Additionally, egos were limited to only nominating five alters in their personal networks. Larger numbers of ties can be extremely time consuming and complicate data collection [91]. Limiting the number of nominations can still be effective to remove weak ties from the network [35]. Close social relationships are often the impetus for how individuals develop habits and behaviors [31, 92]. There is a “strength in weak ties” because new concepts are often introduced into social networks through weaker, more peripheral connections [93, 94]. Thus, limiting alter nominations may remove opportunity to include important relationships present within the network [71].
Another way the study could have been strengthened is if egos were asked “interrelator questions”, which describe ties between nominated alters. In this study, we asked egos to nominate five alters, but we did not ask the ego to indicate whether those nominated were connected to one another. Alter-alter ties, or examining the possible connections between nominees, would allow the researcher to measure network structure more fully, and relate network structure to the ego’s behavior [71].

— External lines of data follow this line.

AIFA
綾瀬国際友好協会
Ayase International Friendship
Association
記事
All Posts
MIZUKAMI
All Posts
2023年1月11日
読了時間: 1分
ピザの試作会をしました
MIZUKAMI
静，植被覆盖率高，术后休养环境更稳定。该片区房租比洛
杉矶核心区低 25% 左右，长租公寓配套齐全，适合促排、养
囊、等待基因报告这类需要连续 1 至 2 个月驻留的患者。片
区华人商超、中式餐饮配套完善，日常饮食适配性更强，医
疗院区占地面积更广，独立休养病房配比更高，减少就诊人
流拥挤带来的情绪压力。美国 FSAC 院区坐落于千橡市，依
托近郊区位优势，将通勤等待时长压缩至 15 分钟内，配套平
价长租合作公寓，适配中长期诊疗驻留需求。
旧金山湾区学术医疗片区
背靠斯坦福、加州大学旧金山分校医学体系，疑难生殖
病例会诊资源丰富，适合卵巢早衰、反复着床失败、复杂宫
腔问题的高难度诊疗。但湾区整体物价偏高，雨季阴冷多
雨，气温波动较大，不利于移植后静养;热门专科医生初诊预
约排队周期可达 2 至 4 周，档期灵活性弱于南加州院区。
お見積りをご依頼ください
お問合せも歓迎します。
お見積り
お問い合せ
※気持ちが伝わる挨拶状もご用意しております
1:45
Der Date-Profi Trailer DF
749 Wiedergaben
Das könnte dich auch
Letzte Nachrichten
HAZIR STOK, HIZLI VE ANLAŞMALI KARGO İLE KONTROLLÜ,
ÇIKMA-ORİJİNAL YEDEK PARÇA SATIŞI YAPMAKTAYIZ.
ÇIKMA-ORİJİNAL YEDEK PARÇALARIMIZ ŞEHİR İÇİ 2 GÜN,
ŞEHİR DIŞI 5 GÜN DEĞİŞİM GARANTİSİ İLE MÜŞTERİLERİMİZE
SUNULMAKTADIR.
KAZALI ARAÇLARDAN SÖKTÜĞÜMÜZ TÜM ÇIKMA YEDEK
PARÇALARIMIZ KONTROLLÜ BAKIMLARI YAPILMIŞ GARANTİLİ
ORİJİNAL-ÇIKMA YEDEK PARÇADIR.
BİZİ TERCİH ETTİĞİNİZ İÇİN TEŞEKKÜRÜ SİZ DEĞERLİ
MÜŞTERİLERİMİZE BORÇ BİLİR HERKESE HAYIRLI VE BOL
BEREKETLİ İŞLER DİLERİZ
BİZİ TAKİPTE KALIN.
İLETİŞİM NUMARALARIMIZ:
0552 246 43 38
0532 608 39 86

Finally, physical activity was reported as a weekly, summative measure. Details about when and where egos exercised remain unknown, meaning we are unable to confirm that the reported physical activity was occurring within the worksite wellness program. Future research should consider collecting data on how much of a person’s exercise is accounted for by participating in the program.
Conclusion
This analysis revealed individual and social-level factors related to physical activity levels in a sample of employees involved in a worksite fitness program, and supports the use of social network analysis in physical activity research. Specifically, our results indicate that in this sample network composition (having people in egocentric networks involved in the worksite wellness program), network average (overall exercise scores across the network), and homophily (being connected to people who exercise similarly to the ego) are important to the understanding of physical activity. Findings provide rationale for further study of the impact of social networks on activity among employees, especially those in a worksite wellness program. Also our research gives practitioners support for implementing on-site group fitness programs for employees.
Conflict of interest
All authors report no conflict of interest.